• [Problem] Print the records below exactly, leaving out nothing.
▶
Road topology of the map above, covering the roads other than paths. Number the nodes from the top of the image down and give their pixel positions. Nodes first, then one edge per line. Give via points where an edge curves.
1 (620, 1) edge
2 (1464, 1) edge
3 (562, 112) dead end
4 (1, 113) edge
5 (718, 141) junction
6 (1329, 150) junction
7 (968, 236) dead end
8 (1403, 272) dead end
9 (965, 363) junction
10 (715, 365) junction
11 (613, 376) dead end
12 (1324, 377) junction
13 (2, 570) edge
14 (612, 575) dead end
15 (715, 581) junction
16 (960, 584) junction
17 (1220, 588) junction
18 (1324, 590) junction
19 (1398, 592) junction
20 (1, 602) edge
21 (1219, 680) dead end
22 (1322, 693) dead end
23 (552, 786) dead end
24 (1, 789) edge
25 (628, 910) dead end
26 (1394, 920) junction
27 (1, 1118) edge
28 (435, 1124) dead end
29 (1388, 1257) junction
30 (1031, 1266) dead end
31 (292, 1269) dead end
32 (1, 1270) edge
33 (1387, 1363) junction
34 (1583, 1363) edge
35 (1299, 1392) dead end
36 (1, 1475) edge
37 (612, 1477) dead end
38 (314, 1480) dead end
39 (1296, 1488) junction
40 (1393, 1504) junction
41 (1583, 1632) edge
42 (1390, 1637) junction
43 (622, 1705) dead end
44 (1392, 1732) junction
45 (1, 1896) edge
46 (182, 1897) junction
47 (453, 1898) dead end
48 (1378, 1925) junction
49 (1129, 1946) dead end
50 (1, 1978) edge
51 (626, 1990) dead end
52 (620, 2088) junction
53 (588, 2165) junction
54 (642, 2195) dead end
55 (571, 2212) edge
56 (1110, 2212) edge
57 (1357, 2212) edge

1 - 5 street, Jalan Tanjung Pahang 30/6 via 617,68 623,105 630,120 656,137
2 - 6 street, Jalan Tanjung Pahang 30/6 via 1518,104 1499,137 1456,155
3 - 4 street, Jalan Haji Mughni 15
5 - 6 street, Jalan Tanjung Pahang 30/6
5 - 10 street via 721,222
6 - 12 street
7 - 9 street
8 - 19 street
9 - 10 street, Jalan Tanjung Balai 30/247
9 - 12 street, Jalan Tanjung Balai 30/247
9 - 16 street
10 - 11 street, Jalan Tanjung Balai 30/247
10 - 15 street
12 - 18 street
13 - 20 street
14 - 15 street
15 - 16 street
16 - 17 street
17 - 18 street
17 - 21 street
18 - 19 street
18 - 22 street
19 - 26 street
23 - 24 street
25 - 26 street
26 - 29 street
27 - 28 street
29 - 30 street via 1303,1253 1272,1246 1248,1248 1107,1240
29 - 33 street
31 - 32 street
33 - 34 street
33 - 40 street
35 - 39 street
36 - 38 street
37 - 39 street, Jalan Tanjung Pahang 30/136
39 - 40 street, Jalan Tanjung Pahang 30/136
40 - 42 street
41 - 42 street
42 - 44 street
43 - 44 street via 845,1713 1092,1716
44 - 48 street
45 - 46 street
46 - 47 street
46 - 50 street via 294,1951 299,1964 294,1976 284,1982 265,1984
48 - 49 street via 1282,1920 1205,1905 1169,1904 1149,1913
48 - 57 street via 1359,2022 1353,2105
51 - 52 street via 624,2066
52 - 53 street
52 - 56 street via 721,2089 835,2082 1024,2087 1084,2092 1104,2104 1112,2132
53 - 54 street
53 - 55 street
◀
• [Answer to the problem]
Road topology of the map above, covering the roads other than paths. Number the nodes from the top of the image down and give their pixel positions. Nodes first, then one edge per line. Give via points where an edge curves.
1 (620, 1) edge
2 (1464, 1) edge
3 (562, 112) dead end
4 (1, 113) edge
5 (718, 141) junction
6 (1329, 150) junction
7 (968, 236) dead end
8 (1403, 272) dead end
9 (965, 363) junction
10 (715, 365) junction
11 (613, 376) dead end
12 (1324, 377) junction
13 (2, 570) edge
14 (612, 575) dead end
15 (715, 581) junction
16 (960, 584) junction
17 (1220, 588) junction
18 (1324, 590) junction
19 (1398, 592) junction
20 (1, 602) edge
21 (1219, 680) dead end
22 (1322, 693) dead end
23 (552, 786) dead end
24 (1, 789) edge
25 (628, 910) dead end
26 (1394, 920) junction
27 (1, 1118) edge
28 (435, 1124) dead end
29 (1388, 1257) junction
30 (1031, 1266) dead end
31 (292, 1269) dead end
32 (1, 1270) edge
33 (1387, 1363) junction
34 (1583, 1363) edge
35 (1299, 1392) dead end
36 (1, 1475) edge
37 (612, 1477) dead end
38 (314, 1480) dead end
39 (1296, 1488) junction
40 (1393, 1504) junction
41 (1583, 1632) edge
42 (1390, 1637) junction
43 (622, 1705) dead end
44 (1392, 1732) junction
45 (1, 1896) edge
46 (182, 1897) junction
47 (453, 1898) dead end
48 (1378, 1925) junction
49 (1129, 1946) dead end
50 (1, 1978) edge
51 (626, 1990) dead end
52 (620, 2088) junction
53 (588, 2165) junction
54 (642, 2195) dead end
55 (571, 2212) edge
56 (1110, 2212) edge
57 (1357, 2212) edge

1 - 5 street, Jalan Tanjung Pahang 30/6 via 617,68 623,105 630,120 656,137
2 - 6 street, Jalan Tanjung Pahang 30/6 via 1518,104 1499,137 1456,155
3 - 4 street, Jalan Haji Mughni 15
5 - 6 street, Jalan Tanjung Pahang 30/6
5 - 10 street via 721,222
6 - 12 street
7 - 9 street
8 - 19 street
9 - 10 street, Jalan Tanjung Balai 30/247
9 - 12 street, Jalan Tanjung Balai 30/247
9 - 16 street
10 - 11 street, Jalan Tanjung Balai 30/247
10 - 15 street
12 - 18 street
13 - 20 street
14 - 15 street
15 - 16 street
16 - 17 street
17 - 18 street
17 - 21 street
18 - 19 street
18 - 22 street
19 - 26 street
23 - 24 street
25 - 26 street
26 - 29 street
27 - 28 street
29 - 30 street via 1303,1253 1272,1246 1248,1248 1107,1240
29 - 33 street
31 - 32 street
33 - 34 street
33 - 40 street
35 - 39 street
36 - 38 street
37 - 39 street, Jalan Tanjung Pahang 30/136
39 - 40 street, Jalan Tanjung Pahang 30/136
40 - 42 street
41 - 42 street
42 - 44 street
43 - 44 street via 845,1713 1092,1716
44 - 48 street
45 - 46 street
46 - 47 street
46 - 50 street via 294,1951 299,1964 294,1976 284,1982 265,1984
48 - 49 street via 1282,1920 1205,1905 1169,1904 1149,1913
48 - 57 street via 1359,2022 1353,2105
51 - 52 street via 624,2066
52 - 53 street
52 - 56 street via 721,2089 835,2082 1024,2087 1084,2092 1104,2104 1112,2132
53 - 54 street
53 - 55 street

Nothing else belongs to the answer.